✡09

5.6K 891 161
                                        

Dinginnya suhu malam hari yang menerpa epidermis yang terbuka tidak menghentikan gerak langkah tungkaiku menapaki jalanan di pertengahan malam. Hembusan udara yang menguar lepas dari hidung maupun bibirku membentuk kepulan asap. Pun jalanan dengan cahaya temaram yang tidak terlalu terang mengiringi setiap langkah tanpa skeptis. Dan beberapa gonggongan anjing terdengar menyeramkan memasuki gendang telinga kendati bunyinya samar-samar. Tapi aku memilih apatis, sebab ada hal penting yang lekas aku lakukan.

Hanya karena presensi Min Yoongi, aku berlaku demikian. Min Yoongi membuat ulah di bar.Dan aku baru saja mendapat telepon dari seseorang yang tersengal kesal dengan nada ketus yang dia miliki.

Setelah tubuhku berada di tengah-tengah kerumunan manusia berbeda usia,  meliuk-liuk mengikuti irama musik yang memekakkan telinga, mataku fokus mencari manusia berkulit pucat—Yoongi.

Nafasku sesak, aku mulai merasa pusing dan sedikit mual berada di antara banyaknya orang-orang yang menatapku dengan seringaian.

Astaga!

Aku hanya mengenakan celana training pendek yang tidak mampu menutupi setengah dari pahaku, t-shirt putih berbahan tipis tidak mampu menyembunyikan tanktop hitam yang kukenakan di dalamnya.

Aku memilih abai dan melangkah sembari mengedarkan pandang mencari Yoongi.

"Kau Jiyeon?" Aku berbalik saat sentuhan hangat menyentak bahu kananku.

Aku menaikkan alis sebelah, orang ini asing dan aku tidak pernah ingat kapan bertemu dengannya.

"Aku yang menghubungimu, pacarmu ada di sana," ucapnya menunjuk sofa paling sudut bewarna coklat. Yoongi berbaring tidak sadarkan diri.

Tanpa mengucapkan apapun pada pria tersebut, aku berlari kecil menuju Yoongi.

Bau alkohol begitu pekat menjamah hidungku saat tubuhku sedikit membungkuk menyentuh bahu Yoongi.

"Apa yang dia lakukan?" tanyaku mendapati pria tadi sudah berdiri di sampingku.

Dia menggidikan bahu. "Dia mabuk dan memukuli dua orang tidak bersalah."

Pandanganku beralih kembali pada Yoongi. Tanganku merogoh kantong celananya, mencari kunci mobil dan dompet untuk membayar minumannya.

Setelah aku membayar, aku mencoba menarik lengannya untuk terbangun. "Bisa aku minta tolong padamu?" tanyaku pada pria yang masih setia memperhatikan gerak-gerikku tanpa niat menawarkan bantuan.

Dia tersenyum simpul dan mengerti, menghampiriku dan membantu membopong Yoongi. Aku dan pria yang tidak aku ketahui namanya itu membawa tubuh Yoongi masuk kedalam mobil. Aku membuka pintu belakang dan meminta pria itu membaringkan tubuh Yoongi di sana.

"Terimakasih," ucapku masih tahu diri.

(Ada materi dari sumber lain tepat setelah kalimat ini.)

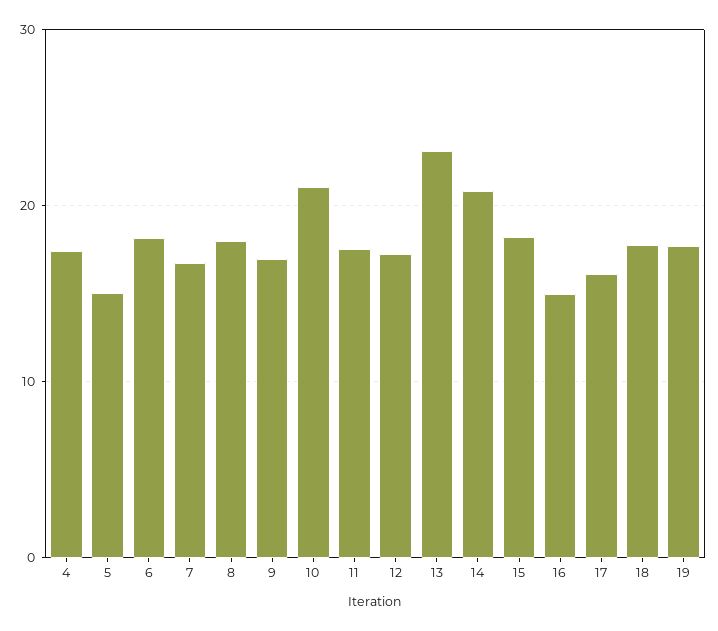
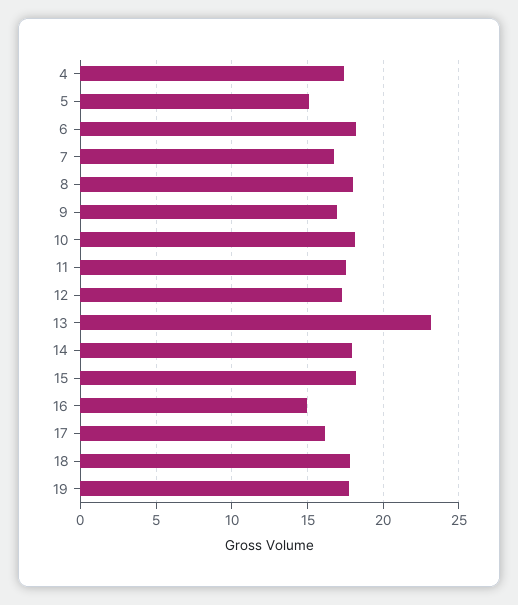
10: 21 -> 18
14: 21 -> 18

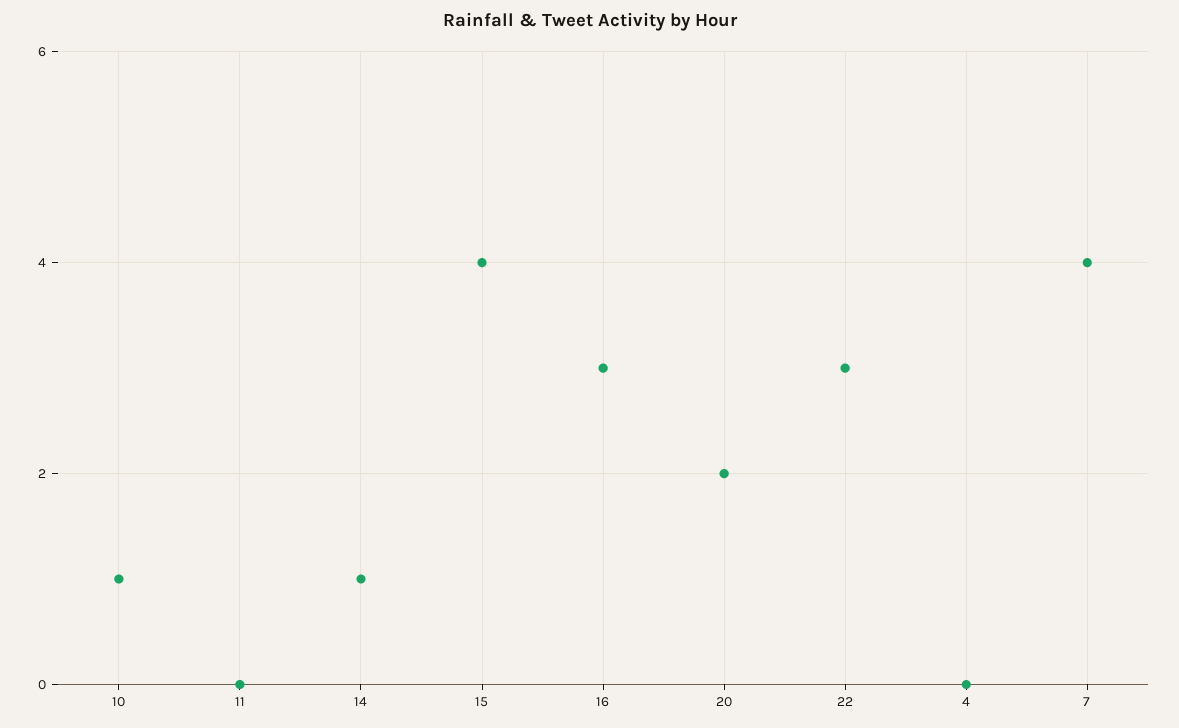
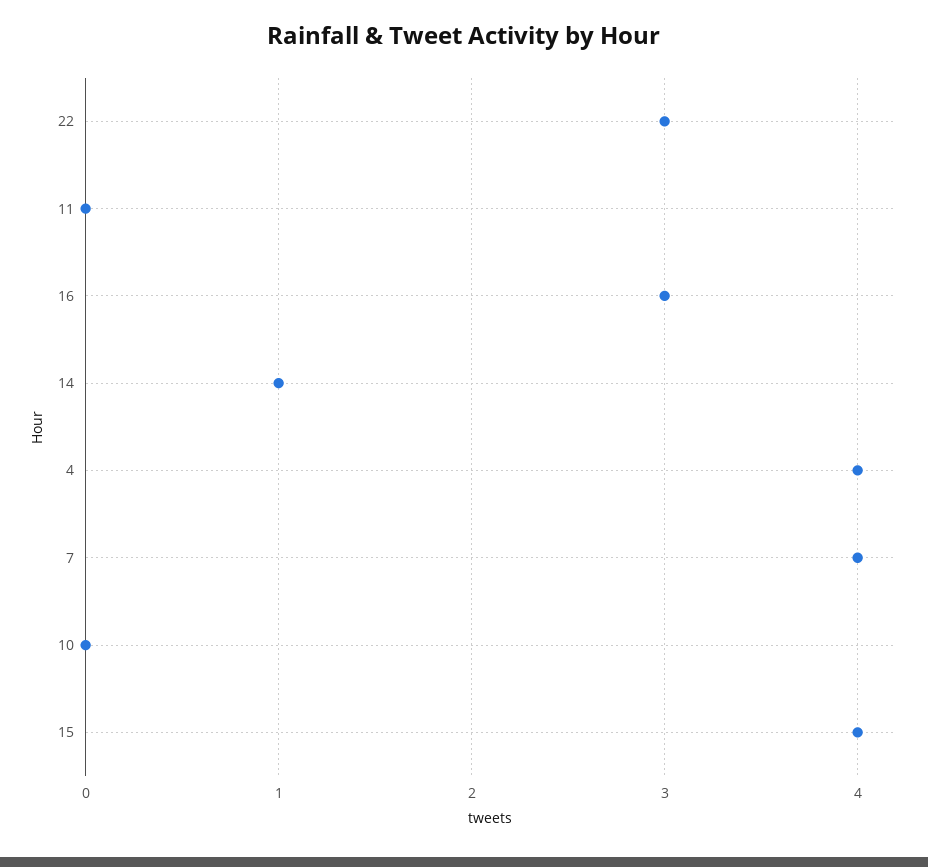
10: 1 -> 0
20: 2 -> none
4: 0 -> 4

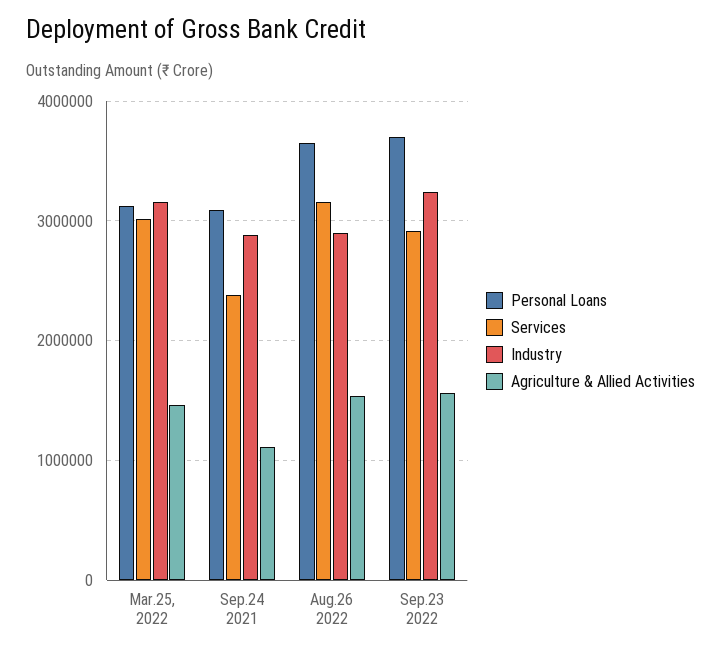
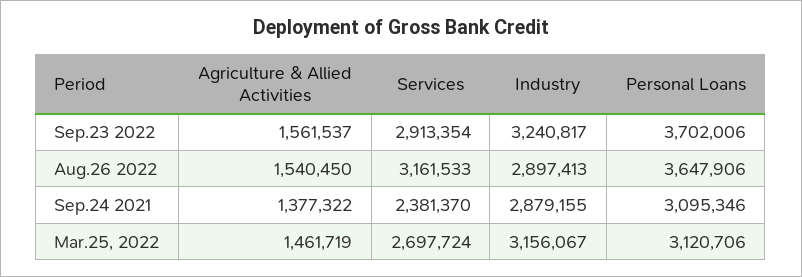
Services, Mar.25, 2022: 3000000 -> 2697724
Agriculture & Allied Activities, Sep.24 2021: 1100000 -> 1377322

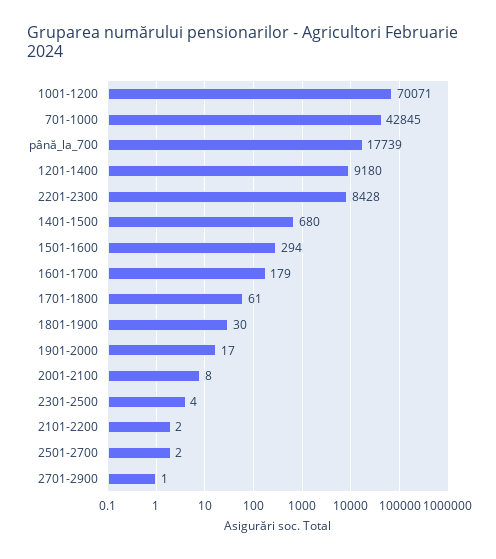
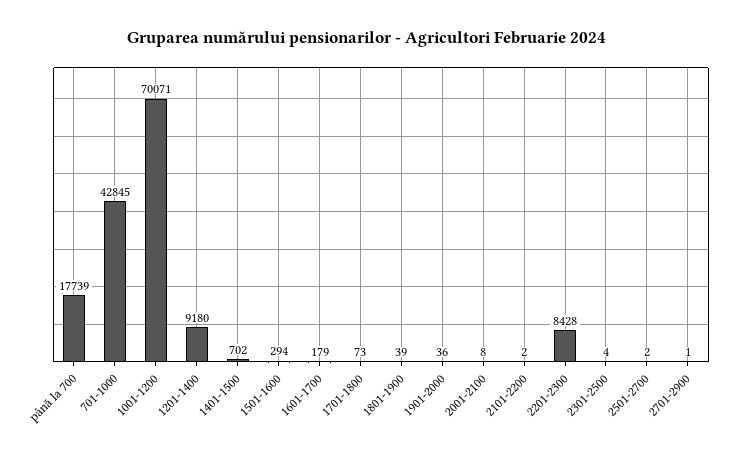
1401-1500: 680 -> 702
1701-1800: 61 -> 73
1801-1900: 30 -> 39
1901-2000: 17 -> 36

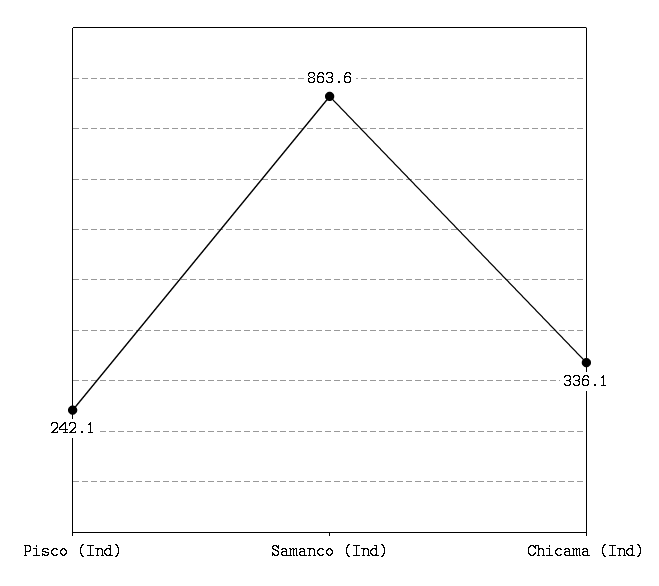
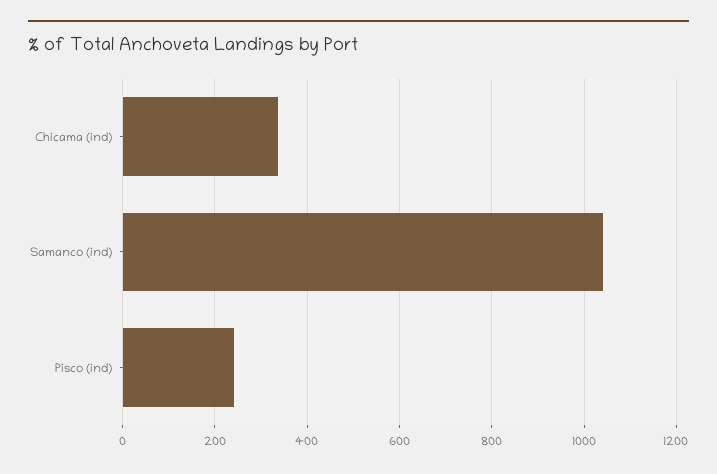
Samanco (Ind): 863.6 -> 1040

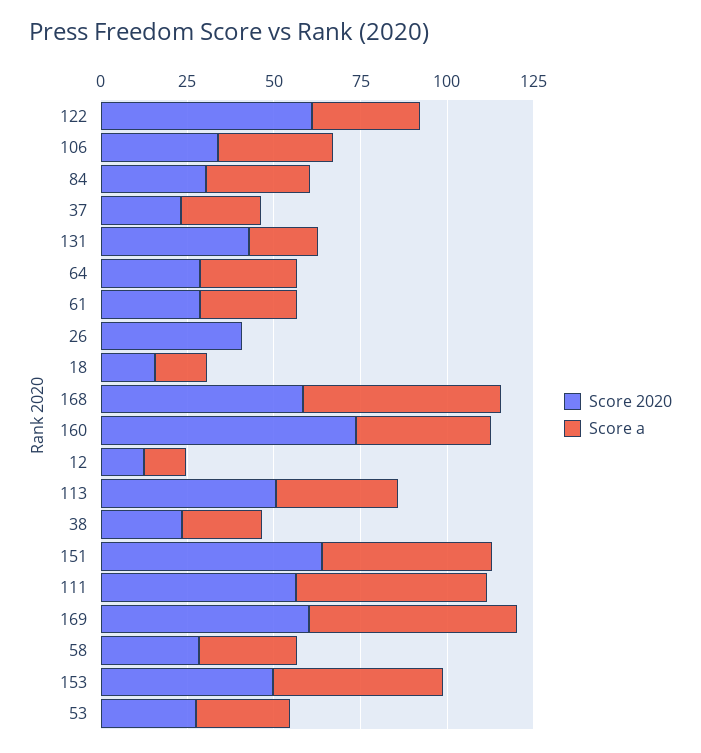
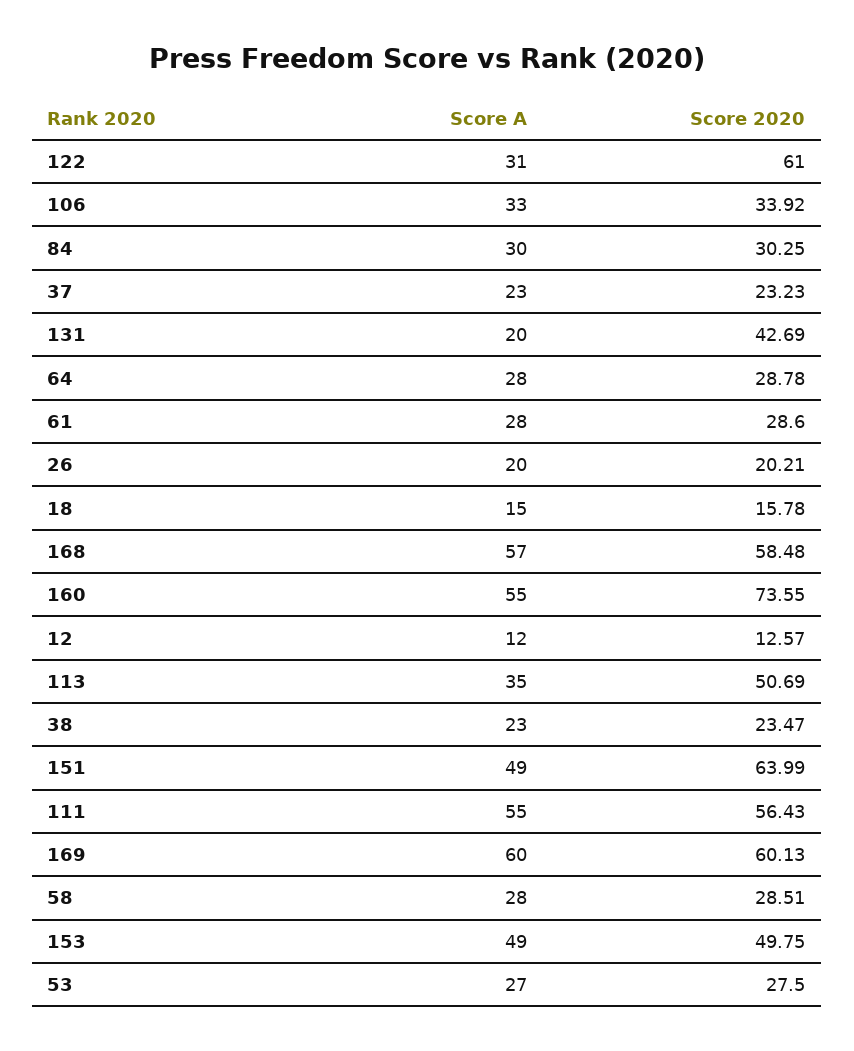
Score 2020, 26: 40 -> 20.21
Score a, 26: 0 -> 20
Score a, 160: 40 -> 55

Aku belajar jika seseorang melakukan sesuatu yang meringankanku, setidaknya aku harus membalasnya dengan ucapan terimakasih.

Dia tersenyum, aku sempat penasaran dengan apa yang dipikirkan pria ini karena sedari tadi tatapannya tidak lepas dari presensiku.

Dia menyodorkan ponselnya padaku. "Kau bisa berterimakasih dengan nomormu."

Aku mengerinyit bingung, dia tampan tetapi kenapa tertarik dengan gadis sepertiku.

Dengan diamnya aku, dia mengambil tangan kiriku dan meletakkan ponselnya dalam genggamanku. "Hanya berteman, aku pastikan tidak akan lebih dari itu," ujarnya, aku tidak tahu kenapa aku tidak merasa terusik dengan pria asing ini. Jika biasanya aku akan mengabaikan orang-orang semacam ini. Tapi nyatanya sekarang aku masih berdiri di hadapannya. Dia membuka sedikit bibir merahnya seperti akan berbicara dan ragu akan mengeluarkan kalimatnya atau tidak.